The tax situation for bingo operators in the UK has long been deemed flawed. While this relatively harmless entertainment pursuit is dubbed ‘soft gambling’, it pays more in tax as an industry than the ‘hard’ gambling operators pay. Casinos, the sports betting industry and adult gaming centres pay an across-the-board 15% tax and the bingo industry pays 20% altogether. There have been precedents set in EU courts regarding the ‘fairness’ of this practice, but only with regard to claiming certain types of VAT back, while the online UK gambling industry gets away with blue murder in not paying tax.

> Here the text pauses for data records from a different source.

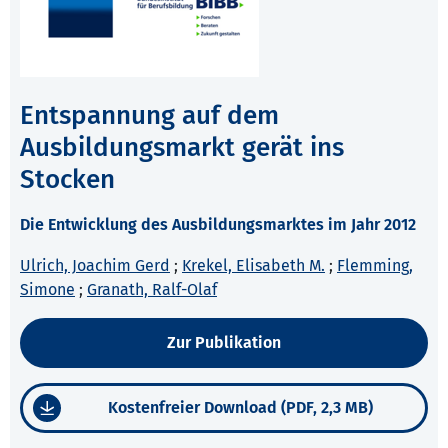
Entspannung auf dem
Ausbildungsmarkt gerät ins
Stocken
Die Entwicklung des Ausbildungsmarktes im Jahr 2012
Ulrich, Joachim Gerd
;
Krekel, Elisabeth M.
;
Flemming,
Simone
;
Granath, Ralf-Olaf
Zur Publikation
Kostenfreier Download (PDF, 2,3 MB)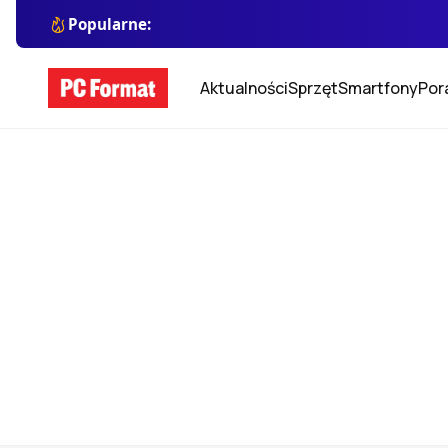
Popularne:
Aktualności
Sprzęt
Smartfony
Por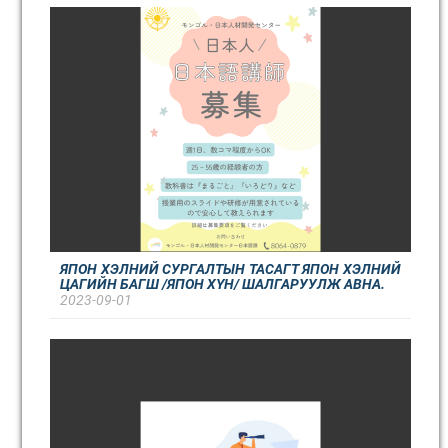
ЯПОН ХЭЛНИЙ СУРГАЛТЫН ТАСАГТ ЯПОН ХЭЛНИЙ
ЦАГИЙН БАГШ /ЯПОН ХҮН/ ШАЛГАРУУЛЖ АВНА.
2023-09-01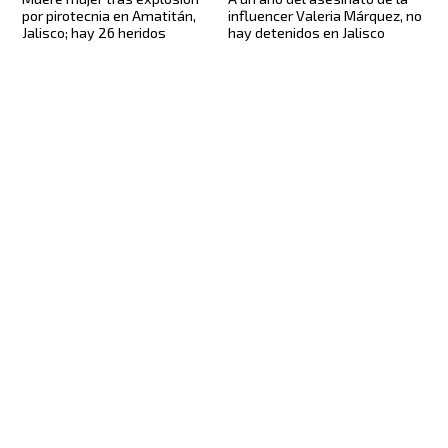
por pirotecnia en Amatitán,
influencer Valeria Márquez, no
Jalisco; hay 26 heridos
hay detenidos en Jalisco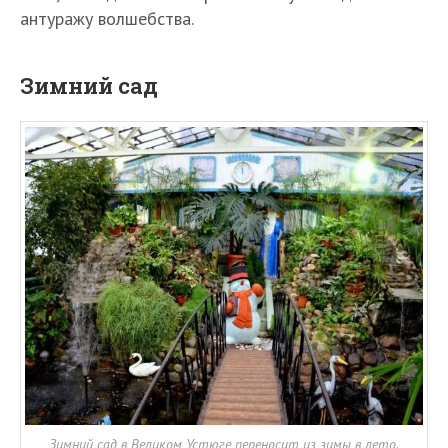
антуражу волшебства.
Зимний сад
Зимний сад в Великом Устюге переносит из зимы в лето.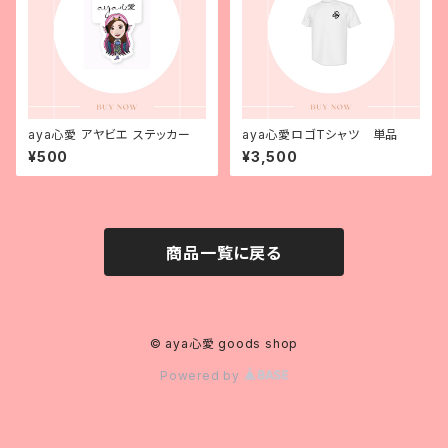
aya心愛 アヤビエ ステッカー
aya心愛ロゴTシャツ 単品
¥500
¥3,500
商品一覧に戻る
© aya心愛 goods shop
Powered by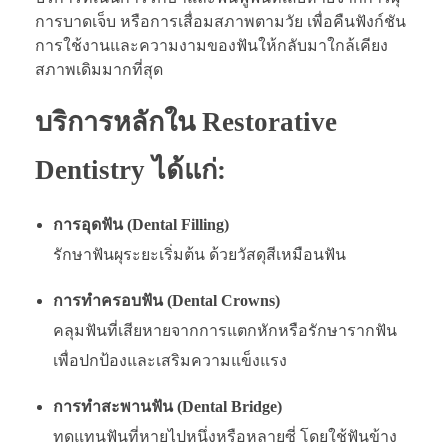
การบาดเจ็บ หรือการเสื่อมสภาพตามวัย เพื่อคืนฟังก์ชัน
การใช้งานและความงามของฟันให้กลับมาใกล้เคียง
สภาพเดิมมากที่สุด
บริการหลักใน Restorative
Dentistry ได้แก่:
การอุดฟัน (Dental Filling)
รักษาฟันผุระยะเริ่มต้น ด้วยวัสดุสีเหมือนฟัน
การทำครอบฟัน (Dental Crowns)
คลุมฟันที่เสียหายจากการแตกหักหรือรักษารากฟัน
เพื่อปกป้องและเสริมความแข็งแรง
การทำสะพานฟัน (Dental Bridge)
ทดแทนฟันที่หายไปหนึ่งหรือหลายซี่ โดยใช้ฟันข้าง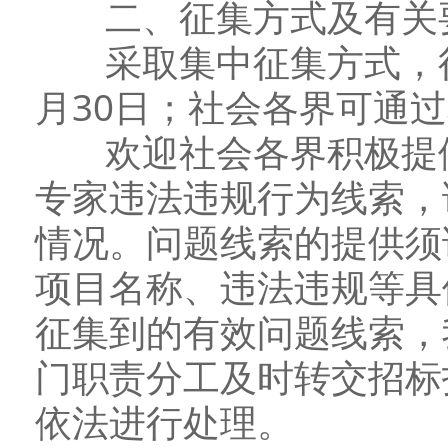
二、征集方式及有关
采取集中征集方式，征
月30日；社会各界可通
欢迎社会各界积极提供
专家违法违规行为线索，
情况。问题线索的提供须
项目名称、违法违规等具
征集到的有效问题线索，
门职责分工及时转交招标
依法进行处理。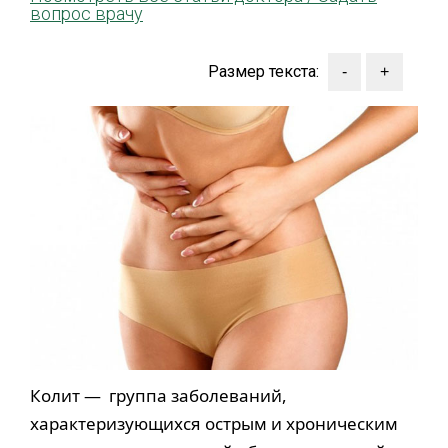
вопрос врачу
Размер текста:
Колит — группа заболеваний,
характеризующихся острым и хроническим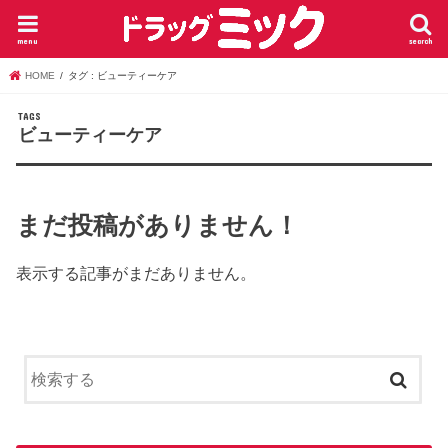
menu
search
HOME
タグ : ビューティーケア
ビューティーケア
まだ投稿がありません！
表示する記事がまだありません。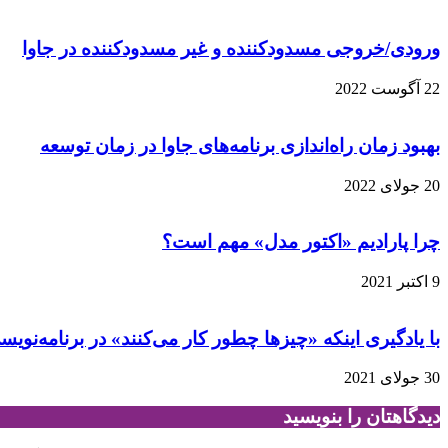
ورودی/خروجی مسدودکننده و غیر مسدودکننده در جاوا
22 آگوست 2022
بهبود زمان راه‌اندازی برنامه‌های جاوا در زمان توسعه
20 جولای 2022
چرا پارادیم «اکتور مدل» مهم است؟
9 اکتبر 2021
با یادگیری اینکه «چیزها چطور کار می‌کنند» در برنامه‌ن
30 جولای 2021
دیدگاهتان را بنویسید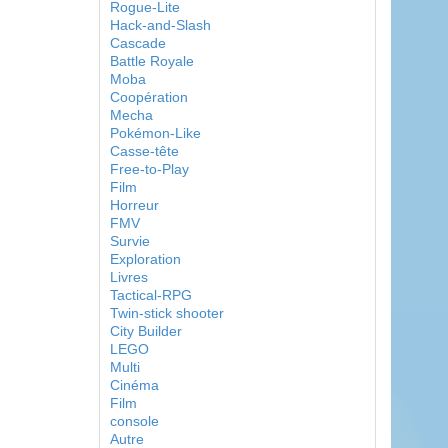
Rogue-Lite
Hack-and-Slash
Cascade
Battle Royale
Moba
Coopération
Mecha
Pokémon-Like
Casse-tête
Free-to-Play
Film
Horreur
FMV
Survie
Exploration
Livres
Tactical-RPG
Twin-stick shooter
City Builder
LEGO
Multi
Cinéma
Film
console
Autre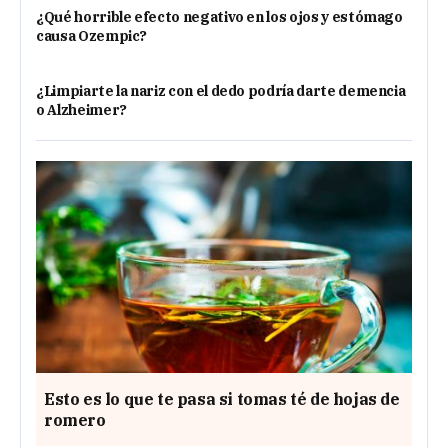
¿Qué horrible efecto negativo en los ojos y estómago
causa Ozempic?
¿Limpiarte la nariz con el dedo podría darte demencia
o Alzheimer?
Esto es lo que te pasa si tomas té de hojas de
romero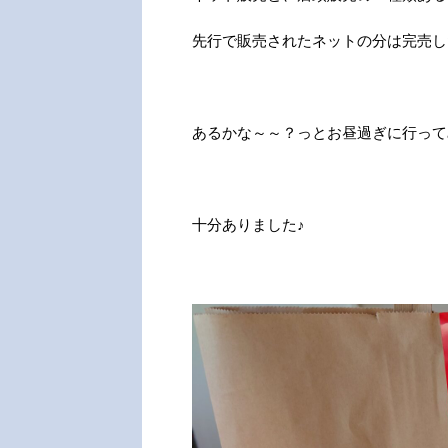
先行で販売されたネットの分は完売し
あるかな～～？っとお昼過ぎに行って
十分ありました♪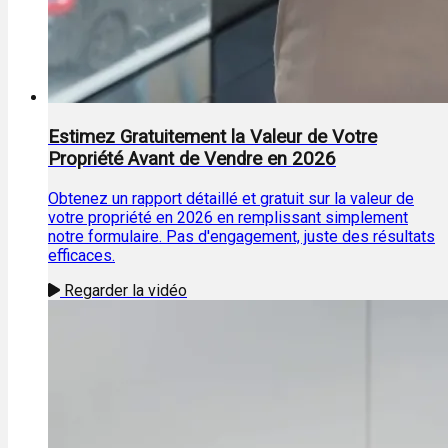
Estimez Gratuitement la Valeur de Votre
Propriété Avant de Vendre en 2026
Obtenez un rapport détaillé et gratuit sur la valeur de
votre propriété en 2026 en remplissant simplement
notre formulaire. Pas d'engagement, juste des résultats
efficaces.
Regarder la vidéo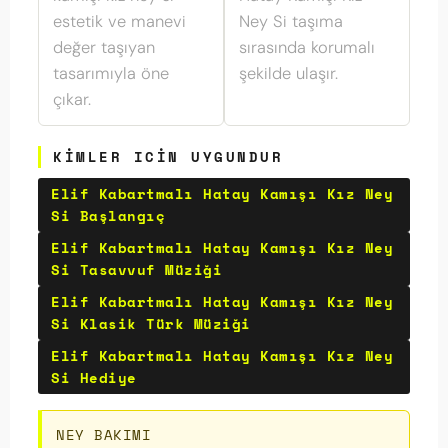
estetik ve manevi
Ney Si taşıma
değer taşıyan
sırasında korumalı
tasarımıyla öne
şekilde ulaşır.
çıkar.
KIMLER ICIN UYGUNDUR
Elif Kabartmalı Hatay Kamışı Kız Ney
Si Başlangıç
Elif Kabartmalı Hatay Kamışı Kız Ney
Si Tasavvuf Müziği
Elif Kabartmalı Hatay Kamışı Kız Ney
Si Klasik Türk Müziği
Elif Kabartmalı Hatay Kamışı Kız Ney
Si Hediye
NEY BAKIMI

Regardless of how prestigious it is to have a license under the UK Gambling Commission, it just doesn’t pay for online gambling operators. Even big brand names such as William Hill, Betfred, Betfair, Ladbrokes and so on, have their online gambling operations licensed offshore. The reason being – this changes the tax they pay from as much as 20% in the case of bingo and 15% in the case of gambling – to a meagre approximation of tax of about 1%.
The UK government is a also tired of the fact that the William Hills of this world, take tax pounds away into offshore jurisdictions such as Alderney, Gibraltar, Malta, and so on, which also still leaves them the right to advertise to a UK facing audience. They want things to change and quite honestly we don’t blame them.
The UK online bingo/gambling audience is one of the most prolific and sophisticated of its kind world-wide, and if an operator wants to punt their business to this audience, then they should pay. The UK is in desperate need of more tax funds as is being seen in social welfare and NHS reforms, why not some from a gambling industry that is not paying their way. Perhaps they can even knock a few % off the land bingo industry’s tax bill this way. I mean, let’s rather have 300 operators paying 7.5% than 10 operators paying 15% – do the maths?